Carry on the passage about performance metrics for operation managers from the point where it ends.

◆ **EXCERPTED PASSAGE**:
----------------

Metrics at operation manager’s level measures the accurate operational data and focuses on the day to day business. As an operation manager, a lot of planning, managing, controlling and coordination are needed at its level; a successful operation runs on its productive and engaged workforce. A manager can make the positive impact on the success of every operation when they possess the ability to get to know what is going on in the organization (Das, 2015). This is through accurately focusing on labor needs, measuring team performance and every individual employee, motivating leaders to spend more time working to drive change and ensuring corporate social responsibility. Additionally, for employees to be managed effectively, operation managers are supposed to generate appropriate performance data which are objective to know which factors and staff are having issues and which employees are performing well. Metrics are made to empower operation managers through making them achieve real-time feedback on the performance of customers and staff.

Key metrics 

Some of the critical parameters for operation managers include customer satisfaction score, productivity score, employee satisfaction and financial metrics. Focusing on customer satisfaction score, many metrics exist to perform the general measure of customer satisfaction score; some of the actions include customer satisfaction, the voice of clients, the net promoter scores and corporate social responsibility performance where the organization ensures recycling of their final products from customers and developing customers through equipping them with social amenities. Customer satisfaction scores as a metrics are in place to communicate performance and control the production of resources used to satisfy customers. Additionally, it helps in identifying gaps between performance and expectation hence assist in making the adjustment when it comes to fulfilling the difference in satisfying customers (Roth, 2008). Customer satisfaction score supports the overall financial performance of an organization, in that, every team goals are to meet and satisfy organizational goals. Customer satisfaction score, on the other hand, ensures improvement on how customers are handled and even their level of need satisfaction also improves, hence attracting  more clients and even ensure that need of existing customers are met, and an organization which attracts and maintain clients experience increased financial performance. The environment in which consumers are living is also protected through effective implementation of recycling methods for their final product.

----------------

◆ **INPUT DATA**:
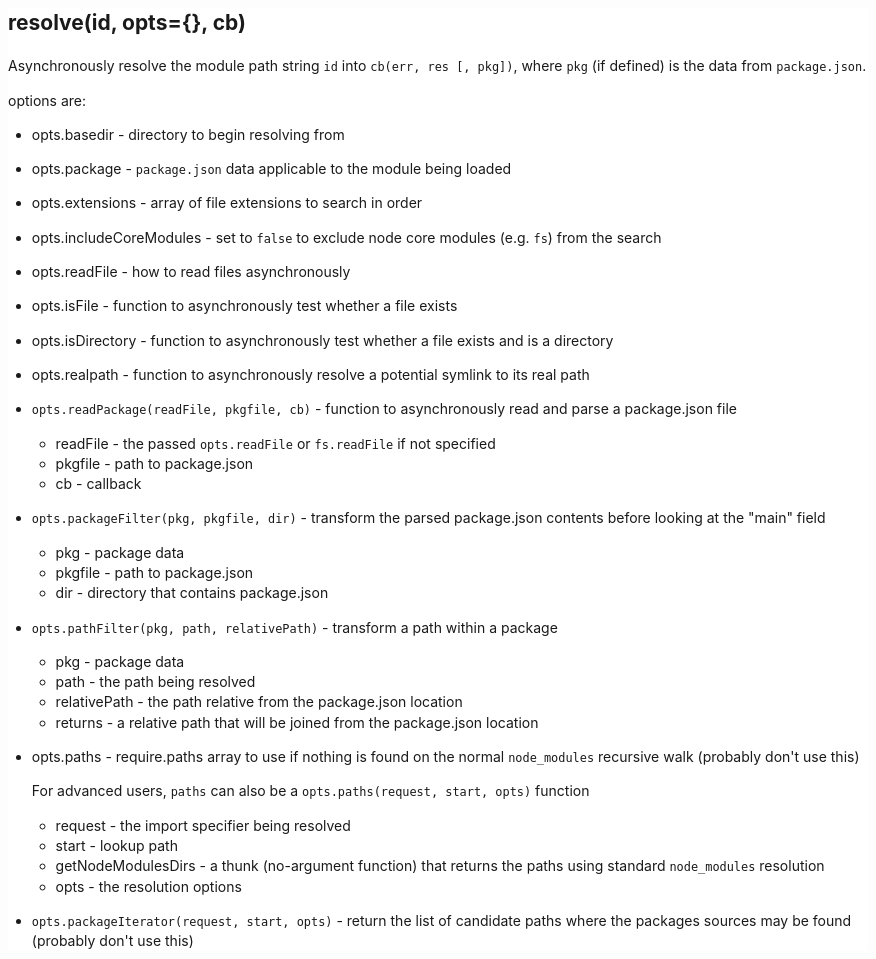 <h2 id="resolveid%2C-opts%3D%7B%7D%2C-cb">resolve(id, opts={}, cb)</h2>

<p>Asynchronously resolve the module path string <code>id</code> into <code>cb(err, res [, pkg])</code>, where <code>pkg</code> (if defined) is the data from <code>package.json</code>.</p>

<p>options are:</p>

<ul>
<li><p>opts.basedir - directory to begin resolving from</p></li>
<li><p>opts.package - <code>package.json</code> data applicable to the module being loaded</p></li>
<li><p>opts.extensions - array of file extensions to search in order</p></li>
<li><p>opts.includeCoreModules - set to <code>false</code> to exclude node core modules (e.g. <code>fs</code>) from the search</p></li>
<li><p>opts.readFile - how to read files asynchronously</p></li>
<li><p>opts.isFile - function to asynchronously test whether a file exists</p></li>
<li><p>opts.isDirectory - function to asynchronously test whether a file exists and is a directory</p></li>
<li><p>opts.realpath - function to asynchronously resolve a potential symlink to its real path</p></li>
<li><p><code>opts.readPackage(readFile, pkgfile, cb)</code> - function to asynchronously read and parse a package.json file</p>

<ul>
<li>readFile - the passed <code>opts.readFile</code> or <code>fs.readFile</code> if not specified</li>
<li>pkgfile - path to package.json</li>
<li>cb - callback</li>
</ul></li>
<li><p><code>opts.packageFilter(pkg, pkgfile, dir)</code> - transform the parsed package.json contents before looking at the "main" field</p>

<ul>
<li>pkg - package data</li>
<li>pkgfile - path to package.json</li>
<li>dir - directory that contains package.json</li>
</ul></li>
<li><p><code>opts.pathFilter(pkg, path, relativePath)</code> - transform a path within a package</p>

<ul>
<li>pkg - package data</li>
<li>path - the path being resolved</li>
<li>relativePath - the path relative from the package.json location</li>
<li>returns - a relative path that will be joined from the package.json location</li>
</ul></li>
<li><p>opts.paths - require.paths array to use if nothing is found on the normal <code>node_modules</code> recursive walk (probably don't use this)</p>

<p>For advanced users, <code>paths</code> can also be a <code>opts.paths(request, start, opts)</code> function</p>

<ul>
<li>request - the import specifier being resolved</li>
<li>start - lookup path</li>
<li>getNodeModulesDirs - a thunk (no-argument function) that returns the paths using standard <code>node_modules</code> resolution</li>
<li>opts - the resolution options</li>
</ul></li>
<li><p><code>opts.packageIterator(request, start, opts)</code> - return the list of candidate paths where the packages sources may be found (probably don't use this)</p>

----------------

◆ **RESULT OF THIS TASK**:
The data that will be used to support customer satisfaction score will be collected through face to face data collection, postal means, telephone and online means of data collection, the level of score experienced in every collection method will provide a reflection of customer satisfaction and their views on the performance, to ensure the quality of data achieved, the sample size will be reasonable and making sure that specific actions are taken in response to customer satisfaction. Additionally, the level of participation in data collection will be increased and going an extra mile of setting interviewing quotas to ensure that consumers view accurately represented. Data analytics support customer satisfaction score through factors like repeat purchase intention, overall customer satisfaction, likelihood to recommend to friends and affective and cognitive satisfaction.

Notably, productivity as a metric offer support to the general financial performance of the organization by measuring the amount of return on each investment is identified. Specific goals generated by managers are measured regarding sales to identify whether the business performance is more than the marketing expenses and the sales. Productivity as a metric act as leverage in measuring the general financial performance of an organization through analyzing marketing and sales expenses to identify business productivity (Wilson & Hill, 2013). Additionally, productivity ensures reduced pollution to the environment and ensuring that the environment, in which the organization is operating, is well kept and preserved. Some of the data that will be used to support productivity as a metric are the customer ratings, statistics on sales performance, labor productivity, equivalent units, asset productivity, environment preservation and total people productivity. The data supporting productivity will be of sufficient quality through making sure that verification is made and the right data is collected to support the first statistics. Data analysis can help productivity metrics since it cleans inspects, remodel and transform data with the view of determining the level of expenses, general performance and productivity level (Anderson, Parker & Anderson, 2013).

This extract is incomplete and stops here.